• Отрывок письма:
Ваши шесть пунктов — не кредо. Это только шесть пунктов в защиту идущих у вас в кильватере эпигонов. О кредо нам еще предстоит когда-нибудь поговорить. Это из другой оперы. Вопросы о смысле литературной жизни, о технологии творчества, о законах развития фантастики, о связи фантастики, науки и литературы, о минимальных гражданских обязанностях писателя и т. д.
Вы хорошие и добрые люди. Но пока в литературе есть подлость и глупость, нужны — кроме хороших и добрых — хорошие и злые. Вроде меня.
Извините, что письмо получилось длинным. Я трижды его переписывал, сокращал. Когда отвечаешь на общие фразы, неизбежно наступает стадия, требующая один раз перевести все на конкретный язык.

• Задание 1: Найдите среди строк ниже все, где встречается слово "Daily", и выпишите эти строки целиком, учитывая регистр букв.

• Данные:
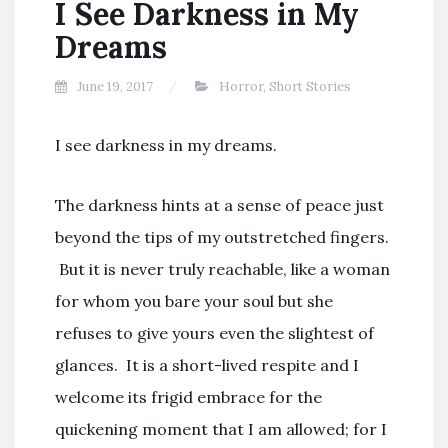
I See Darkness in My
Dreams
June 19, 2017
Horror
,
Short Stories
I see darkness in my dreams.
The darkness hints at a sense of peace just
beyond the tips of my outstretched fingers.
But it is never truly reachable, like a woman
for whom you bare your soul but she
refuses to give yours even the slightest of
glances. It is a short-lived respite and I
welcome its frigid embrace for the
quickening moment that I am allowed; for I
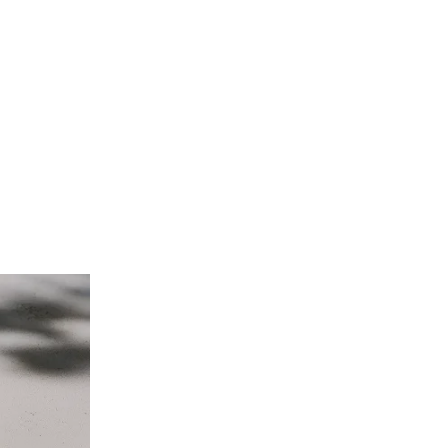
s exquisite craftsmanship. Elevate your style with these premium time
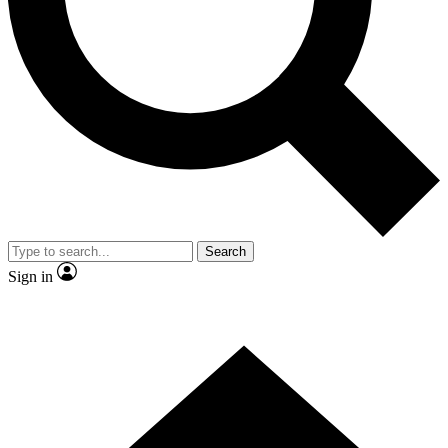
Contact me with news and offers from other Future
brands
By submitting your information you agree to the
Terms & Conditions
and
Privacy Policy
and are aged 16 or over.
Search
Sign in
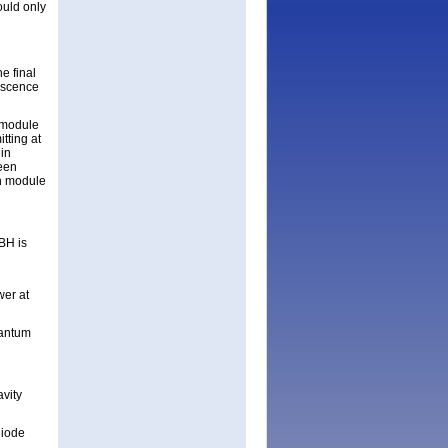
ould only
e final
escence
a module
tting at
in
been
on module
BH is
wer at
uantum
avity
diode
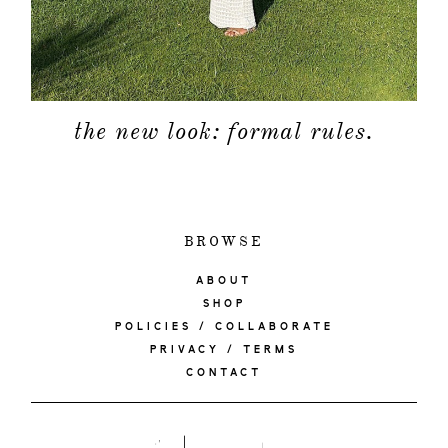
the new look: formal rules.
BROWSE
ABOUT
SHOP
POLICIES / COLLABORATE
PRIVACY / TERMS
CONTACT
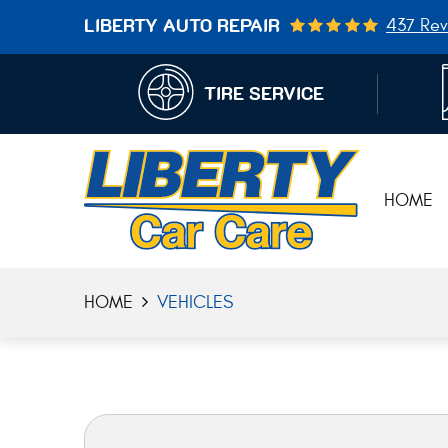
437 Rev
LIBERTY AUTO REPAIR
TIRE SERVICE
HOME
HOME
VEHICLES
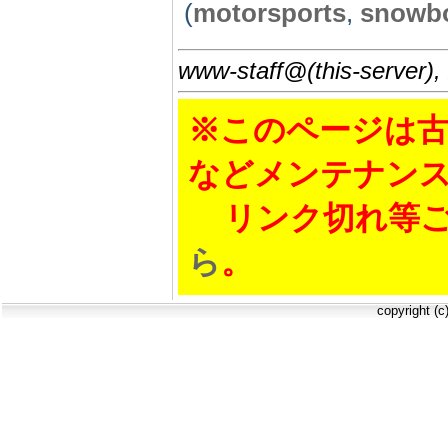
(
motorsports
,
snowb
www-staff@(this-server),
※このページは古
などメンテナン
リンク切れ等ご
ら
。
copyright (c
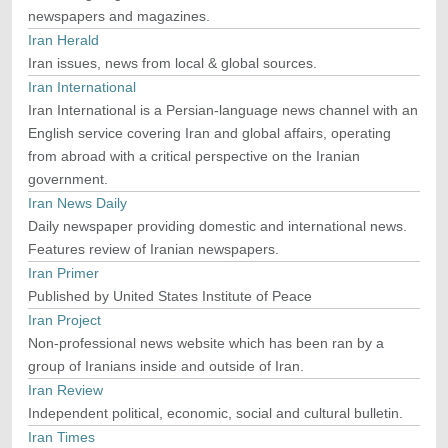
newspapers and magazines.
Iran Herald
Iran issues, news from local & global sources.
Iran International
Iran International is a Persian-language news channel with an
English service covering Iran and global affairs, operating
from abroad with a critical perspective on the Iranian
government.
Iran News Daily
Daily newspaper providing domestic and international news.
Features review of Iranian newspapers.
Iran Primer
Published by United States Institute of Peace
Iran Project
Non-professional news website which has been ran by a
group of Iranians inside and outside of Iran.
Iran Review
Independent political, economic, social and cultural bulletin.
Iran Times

• Задание 2: Перепечатайте из отрывка письма выше участок от "Ваши шесть пунктов" до "на конкретный язык." включительно.

• Письменный ответ 1:
Iran News Daily
Daily newspaper providing domestic and international news.

• Письменный ответ 2:
Ваши шесть пунктов — не кредо. Это только шесть пунктов в защиту идущих у вас в кильватере эпигонов. О кредо нам еще предстоит когда-нибудь поговорить. Это из другой оперы. Вопросы о смысле литературной жизни, о технологии творчества, о законах развития фантастики, о связи фантастики, науки и литературы, о минимальных гражданских обязанностях писателя и т. д.
Вы хорошие и добрые люди. Но пока в литературе есть подлость и глупость, нужны — кроме хороших и добрых — хорошие и злые. Вроде меня.
Извините, что письмо получилось длинным. Я трижды его переписывал, сокращал. Когда отвечаешь на общие фразы, неизбежно наступает стадия, требующая один раз перевести все на конкретный язык.